Wielgus appeared to fight back tears as he made the announcement in Warsaw Cathedral to shouts of “no” and “stay with us.” Pope Benedict XVI accepted the resignation, according to a statement half an hour earlier from the Vatican’s mission in Poland.
The archbishop said yesterday he talked with Poland’s secret police in the communist era out of a lack of “prudence, courage and determination,” and because he had wanted to continue his academic studies. He denied being a spy.
“It’s one case to pastor the flock when they listen and it’s another when they feel aversion,” said Cardinal Jozef Glemp, Wielgus’s predecessor, at the ceremony. “The Church took this fact into consideration.”
More than half of Poles were against Wielgus’s nomination after learning about his collaboration with the Sluzba Bezpieczenstwa secret police, according to a survey of 1,024 Poles conducted yesterday for TVN.
“The attitude of Archbishop Wielgus during the past years of communist regime hurt his authority,” Vatican spokesman Federico Lombardi said in a statement on the Vatican Radio Web site today. “That’s why, despite his humble and moving request for mercy, the resignation from the service in Warsaw and its fast acceptance by the Holy Father seemed the right solution.”

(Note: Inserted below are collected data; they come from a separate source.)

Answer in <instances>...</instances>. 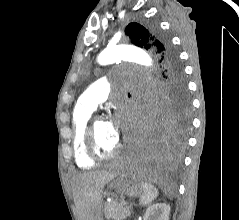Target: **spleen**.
<instances>
[{
  "mask_svg": "<svg viewBox=\"0 0 239 220\" xmlns=\"http://www.w3.org/2000/svg\"><path fill=\"white\" fill-rule=\"evenodd\" d=\"M139 184L143 191L140 197V205H148L158 196V190L154 185L144 181Z\"/></svg>",
  "mask_w": 239,
  "mask_h": 220,
  "instance_id": "3e777b00",
  "label": "spleen"
}]
</instances>
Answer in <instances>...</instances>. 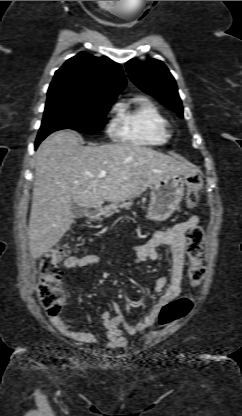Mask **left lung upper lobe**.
Instances as JSON below:
<instances>
[{"label": "left lung upper lobe", "mask_w": 242, "mask_h": 416, "mask_svg": "<svg viewBox=\"0 0 242 416\" xmlns=\"http://www.w3.org/2000/svg\"><path fill=\"white\" fill-rule=\"evenodd\" d=\"M130 79L145 93L154 96L168 109L183 117V107L176 82L168 68L160 60L140 62L131 59L126 63Z\"/></svg>", "instance_id": "1"}]
</instances>
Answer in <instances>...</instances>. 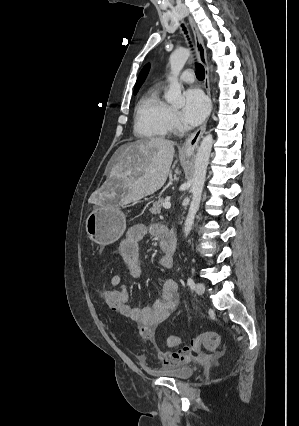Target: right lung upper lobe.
<instances>
[{"mask_svg": "<svg viewBox=\"0 0 299 426\" xmlns=\"http://www.w3.org/2000/svg\"><path fill=\"white\" fill-rule=\"evenodd\" d=\"M148 71H149V64H147L142 70H141V72H140V74H139V76H138V79H137V81H136V84H135V89H134V92L135 91H138V89L140 88V86L142 85V83H143V81L145 80V78H146V76H147V74H148Z\"/></svg>", "mask_w": 299, "mask_h": 426, "instance_id": "cb5924a9", "label": "right lung upper lobe"}]
</instances>
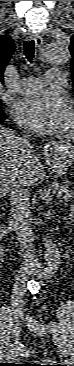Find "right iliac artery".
I'll return each instance as SVG.
<instances>
[{"label": "right iliac artery", "instance_id": "82829eb1", "mask_svg": "<svg viewBox=\"0 0 74 366\" xmlns=\"http://www.w3.org/2000/svg\"><path fill=\"white\" fill-rule=\"evenodd\" d=\"M18 352L16 351L15 345L12 346L9 355L10 356H17Z\"/></svg>", "mask_w": 74, "mask_h": 366}]
</instances>
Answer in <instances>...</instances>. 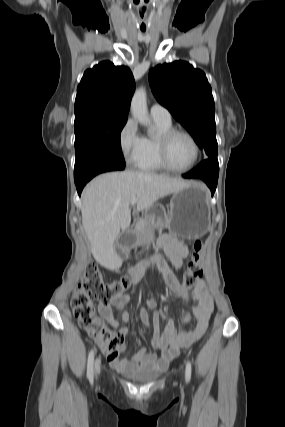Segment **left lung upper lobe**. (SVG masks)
<instances>
[{
	"label": "left lung upper lobe",
	"instance_id": "left-lung-upper-lobe-1",
	"mask_svg": "<svg viewBox=\"0 0 285 427\" xmlns=\"http://www.w3.org/2000/svg\"><path fill=\"white\" fill-rule=\"evenodd\" d=\"M152 92L193 136L209 157L217 158L215 104L206 75L185 61L165 63L149 72Z\"/></svg>",
	"mask_w": 285,
	"mask_h": 427
}]
</instances>
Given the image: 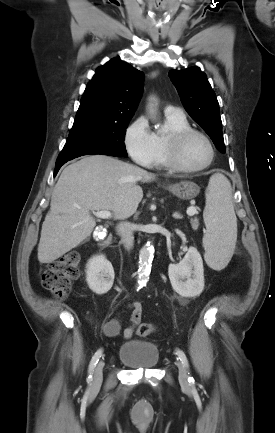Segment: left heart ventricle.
I'll return each mask as SVG.
<instances>
[{"instance_id": "left-heart-ventricle-1", "label": "left heart ventricle", "mask_w": 275, "mask_h": 433, "mask_svg": "<svg viewBox=\"0 0 275 433\" xmlns=\"http://www.w3.org/2000/svg\"><path fill=\"white\" fill-rule=\"evenodd\" d=\"M210 154L207 142L201 136L194 135L184 142L180 159L185 166L199 167L209 160Z\"/></svg>"}]
</instances>
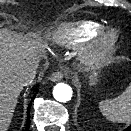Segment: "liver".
Segmentation results:
<instances>
[{
  "label": "liver",
  "mask_w": 131,
  "mask_h": 131,
  "mask_svg": "<svg viewBox=\"0 0 131 131\" xmlns=\"http://www.w3.org/2000/svg\"><path fill=\"white\" fill-rule=\"evenodd\" d=\"M40 43L0 30V131H7L23 86L19 74L38 62Z\"/></svg>",
  "instance_id": "liver-1"
}]
</instances>
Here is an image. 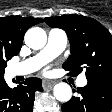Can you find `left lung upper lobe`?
Instances as JSON below:
<instances>
[{
  "label": "left lung upper lobe",
  "mask_w": 112,
  "mask_h": 112,
  "mask_svg": "<svg viewBox=\"0 0 112 112\" xmlns=\"http://www.w3.org/2000/svg\"><path fill=\"white\" fill-rule=\"evenodd\" d=\"M52 28H62L70 41L63 68L76 76L85 71L87 80L112 81V35L98 21L75 14L45 18Z\"/></svg>",
  "instance_id": "1"
}]
</instances>
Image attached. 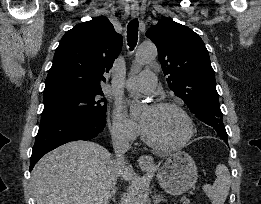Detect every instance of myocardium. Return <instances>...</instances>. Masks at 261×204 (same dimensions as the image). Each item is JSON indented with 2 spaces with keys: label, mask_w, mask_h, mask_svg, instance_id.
Instances as JSON below:
<instances>
[{
  "label": "myocardium",
  "mask_w": 261,
  "mask_h": 204,
  "mask_svg": "<svg viewBox=\"0 0 261 204\" xmlns=\"http://www.w3.org/2000/svg\"><path fill=\"white\" fill-rule=\"evenodd\" d=\"M152 108L154 109H165V108H172L177 110L185 119L186 123H187V134L184 137L183 140H181L178 143L175 144H163L159 141H157L150 133L149 131L141 124L142 127V132L144 135V138L146 140V142L159 150H165V151H173V150H178L183 148L184 146H186L188 144V142L192 139L193 135H194V123L192 118L190 117V115L188 114V112L184 109L183 106H181L180 104L173 102V101H159V102H155L151 105Z\"/></svg>",
  "instance_id": "obj_1"
}]
</instances>
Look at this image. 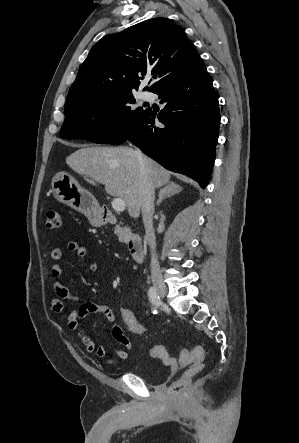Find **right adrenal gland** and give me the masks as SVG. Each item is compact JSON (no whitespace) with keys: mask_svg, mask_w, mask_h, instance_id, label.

Obviously, a person with such a personal history should – perhaps sadly because it does not take into account the kind of person he is today – not be Archbishop.
Ed Morrissey comments:
However, even if all sides had forgiven themselves for their transgressions, it would still be difficult to see how a collaborator that acted as a spy within the Church could ever hope to lead it, even twenty years later. Those who openly served the Communist regime could eventually be forgiven their misguided judgment, but those who informed in secret against their friends and colleagues in a church that actively pursued the nation’s liberation could hardly find trust among its members and leaders afterward.
The Vatican appears to have trusted Wielgus a little too much in his initial denials. They made the right decision when further evidence arose that, as during his period as a collaborator, Wielgus proved unworthy of the church’s trust. It may cause them some discomfort now, but better a little embarrassment over a forced resignation than an exposure of a cover-up to avoid it.